Balanced Protein Stability Prediction

In this work, we used the previously established S2648 dataset (15–18 (link)), derived from the ProTherm database (19 (link)). This dataset is comprised of 2648 different point-mutations across 131 globular proteins with experimentally determined structures whose impact on protein stability has been experimentally measured (602 stabilizing and 2046 destabilizing). The DynaMut training set comprises 2297 mutations randomly selected from the original dataset. A blind test set composed of 351 non-redundant mutations derived from the S2648 set was also compiled. This blind test set has been widely used in the literature (15–18 (link)), enabling direct comparative performance of methods that quantify the impact of mutations on the folding free energy.
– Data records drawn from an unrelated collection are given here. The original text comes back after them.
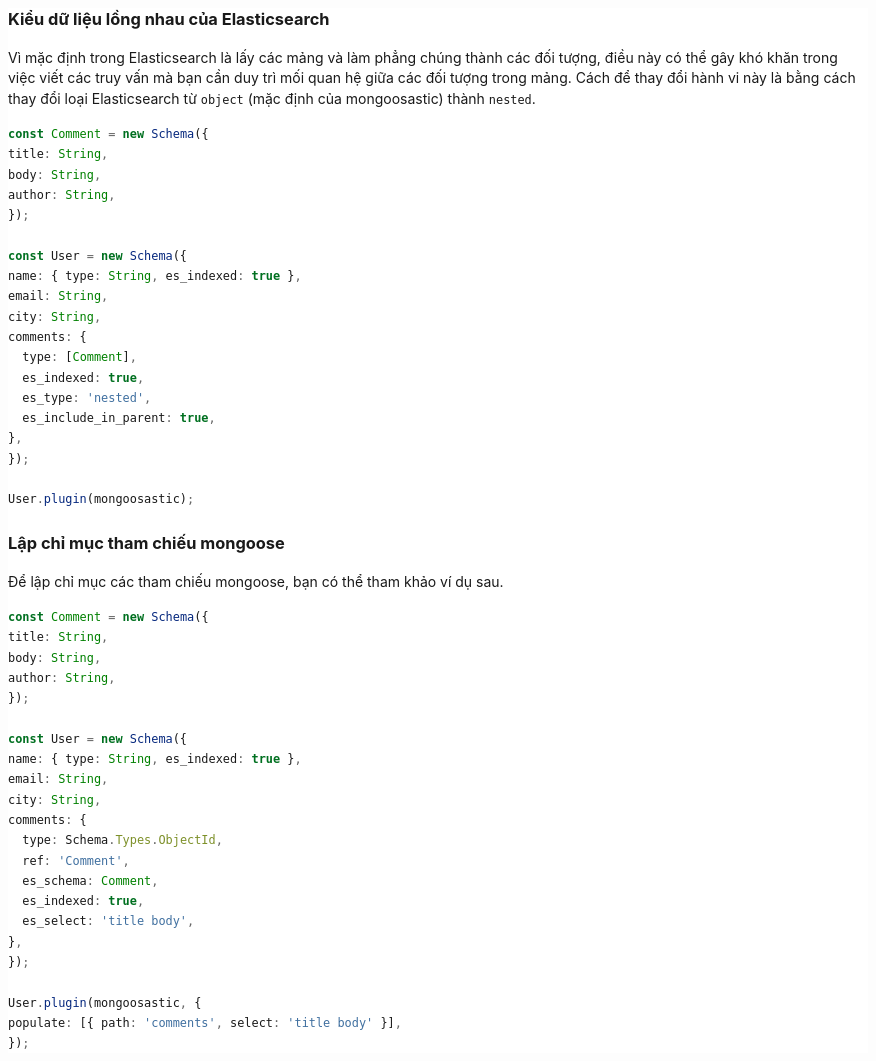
 ```typescript
```

### Kiểu dữ liệu lồng nhau của Elasticsearch

Vì mặc định trong Elasticsearch là lấy các mảng và làm phẳng chúng thành các đối tượng, điều này có thể gây khó khăn trong việc viết các truy vấn mà bạn cần duy trì mối quan hệ giữa các đối tượng trong mảng. Cách để thay đổi hành vi này là bằng cách thay đổi loại Elasticsearch từ `object` (mặc định của mongoosastic) thành `nested`.

```typescript
const Comment = new Schema({
title: String,
body: String,
author: String,
});

const User = new Schema({
name: { type: String, es_indexed: true },
email: String,
city: String,
comments: {
  type: [Comment],
  es_indexed: true,
  es_type: 'nested',
  es_include_in_parent: true,
},
});

User.plugin(mongoosastic);
```

### Lập chỉ mục tham chiếu mongoose

Để lập chỉ mục các tham chiếu mongoose, bạn có thể tham khảo ví dụ sau.

```typescript
const Comment = new Schema({
title: String,
body: String,
author: String,
});

const User = new Schema({
name: { type: String, es_indexed: true },
email: String,
city: String,
comments: {
  type: Schema.Types.ObjectId,
  ref: 'Comment',
  es_schema: Comment,
  es_indexed: true,
  es_select: 'title body',
},
});

User.plugin(mongoosastic, {
populate: [{ path: 'comments', select: 'title body' }],
});
```
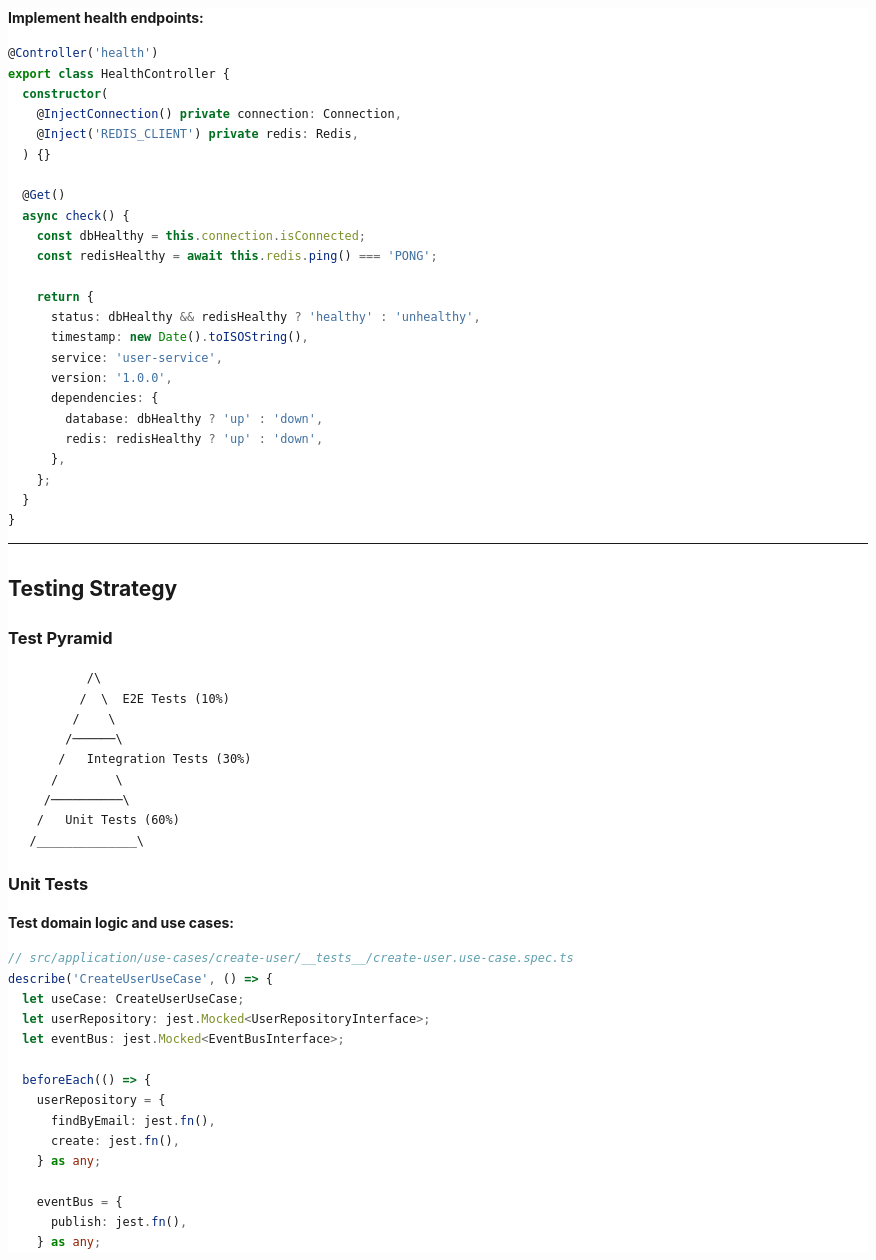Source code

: **Implement health endpoints:**
```typescript
@Controller('health')
export class HealthController {
  constructor(
    @InjectConnection() private connection: Connection,
    @Inject('REDIS_CLIENT') private redis: Redis,
  ) {}

  @Get()
  async check() {
    const dbHealthy = this.connection.isConnected;
    const redisHealthy = await this.redis.ping() === 'PONG';

    return {
      status: dbHealthy && redisHealthy ? 'healthy' : 'unhealthy',
      timestamp: new Date().toISOString(),
      service: 'user-service',
      version: '1.0.0',
      dependencies: {
        database: dbHealthy ? 'up' : 'down',
        redis: redisHealthy ? 'up' : 'down',
      },
    };
  }
}
```

---

## Testing Strategy

### Test Pyramid

```
           /\
          /  \  E2E Tests (10%)
         /    \
        /──────\
       /   Integration Tests (30%)
      /        \
     /──────────\
    /   Unit Tests (60%)
   /______________\
```

### Unit Tests

**Test domain logic and use cases:**
```typescript
// src/application/use-cases/create-user/__tests__/create-user.use-case.spec.ts
describe('CreateUserUseCase', () => {
  let useCase: CreateUserUseCase;
  let userRepository: jest.Mocked<UserRepositoryInterface>;
  let eventBus: jest.Mocked<EventBusInterface>;

  beforeEach(() => {
    userRepository = {
      findByEmail: jest.fn(),
      create: jest.fn(),
    } as any;

    eventBus = {
      publish: jest.fn(),
    } as any;
```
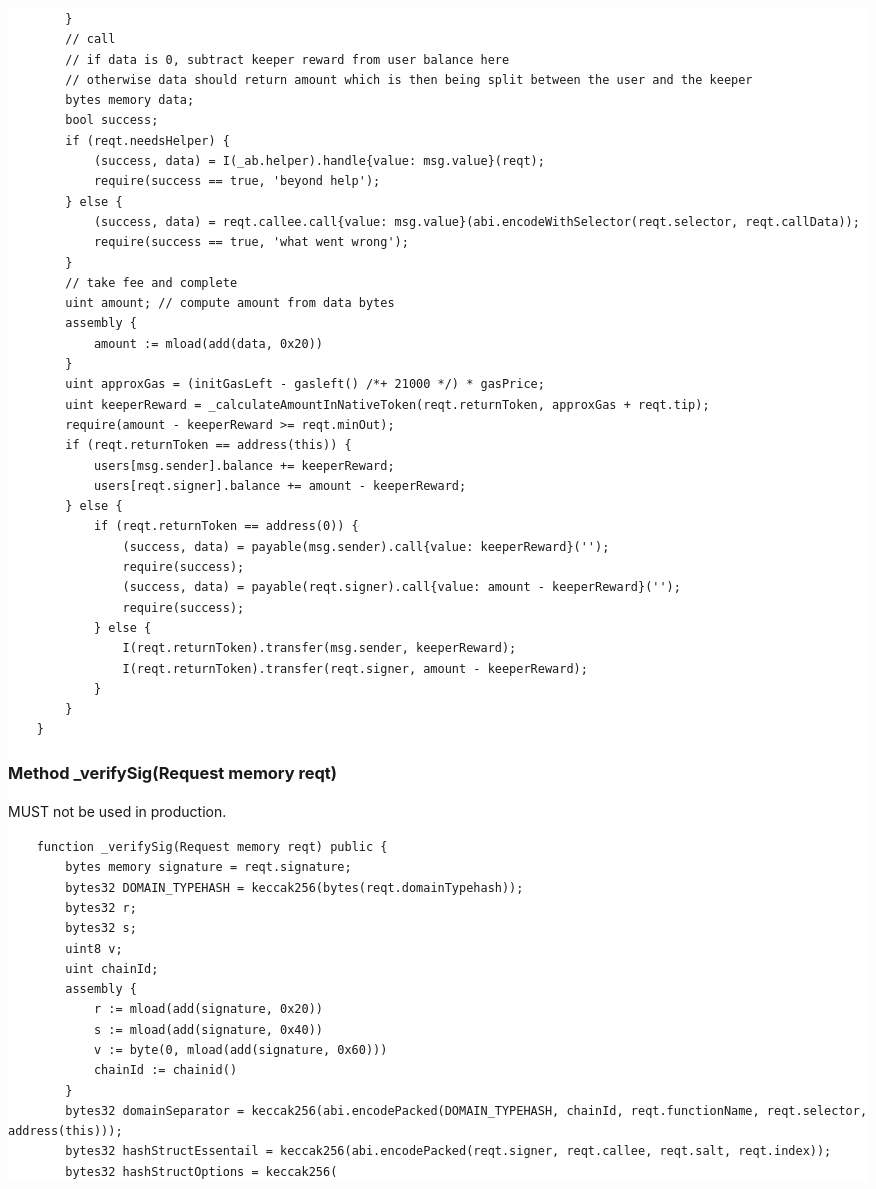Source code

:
 ```SOLIDITY
        }
        // call
        // if data is 0, subtract keeper reward from user balance here
        // otherwise data should return amount which is then being split between the user and the keeper
        bytes memory data;
        bool success;
        if (reqt.needsHelper) {
            (success, data) = I(_ab.helper).handle{value: msg.value}(reqt);
            require(success == true, 'beyond help');
        } else {
            (success, data) = reqt.callee.call{value: msg.value}(abi.encodeWithSelector(reqt.selector, reqt.callData));
            require(success == true, 'what went wrong');
        }
        // take fee and complete
        uint amount; // compute amount from data bytes
        assembly {
            amount := mload(add(data, 0x20))
        }
        uint approxGas = (initGasLeft - gasleft() /*+ 21000 */) * gasPrice;
        uint keeperReward = _calculateAmountInNativeToken(reqt.returnToken, approxGas + reqt.tip);
        require(amount - keeperReward >= reqt.minOut);
        if (reqt.returnToken == address(this)) {
            users[msg.sender].balance += keeperReward;
            users[reqt.signer].balance += amount - keeperReward;
        } else {
            if (reqt.returnToken == address(0)) {
                (success, data) = payable(msg.sender).call{value: keeperReward}('');
                require(success);
                (success, data) = payable(reqt.signer).call{value: amount - keeperReward}('');
                require(success);
            } else {
                I(reqt.returnToken).transfer(msg.sender, keeperReward);
                I(reqt.returnToken).transfer(reqt.signer, amount - keeperReward);
            }
        }
    }
```

### Method \_verifySig(Request memory reqt)

MUST not be used in production.

```SOLIDITY
    function _verifySig(Request memory reqt) public {
        bytes memory signature = reqt.signature;
        bytes32 DOMAIN_TYPEHASH = keccak256(bytes(reqt.domainTypehash));
        bytes32 r;
        bytes32 s;
        uint8 v;
        uint chainId;
        assembly {
            r := mload(add(signature, 0x20))
            s := mload(add(signature, 0x40))
            v := byte(0, mload(add(signature, 0x60)))
            chainId := chainid()
        }
        bytes32 domainSeparator = keccak256(abi.encodePacked(DOMAIN_TYPEHASH, chainId, reqt.functionName, reqt.selector, address(this)));
        bytes32 hashStructEssentail = keccak256(abi.encodePacked(reqt.signer, reqt.callee, reqt.salt, reqt.index));
        bytes32 hashStructOptions = keccak256(
```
Previous studies have reported performance comparisons of difference methods on predicting changes in folding free energy (ΔΔG) using these datasets (20–22 (link)). Given the unbalanced nature of the original dataset, here we have considered the hypothetical reverse mutations (22 (link)) in order to build a more robust, balanced and self-consistent predictive method. The change in folding free energy is a thermodynamic state function, and it has been proposed that the change in folding free energy of a mutation from a wild-type protein to its mutant (ΔΔG_WT→MT) should be equivalent to the negative change in folding free energy of the hypothetical reverse mutation—from the mutant to the wild-type protein (–ΔΔG_MT→WT) (16 (link),22–24 (link)). Including the hypothetical reverse mutations, our predictive model was trained using 4594 mutations and our blind test was comprised of 702 single-point mutations.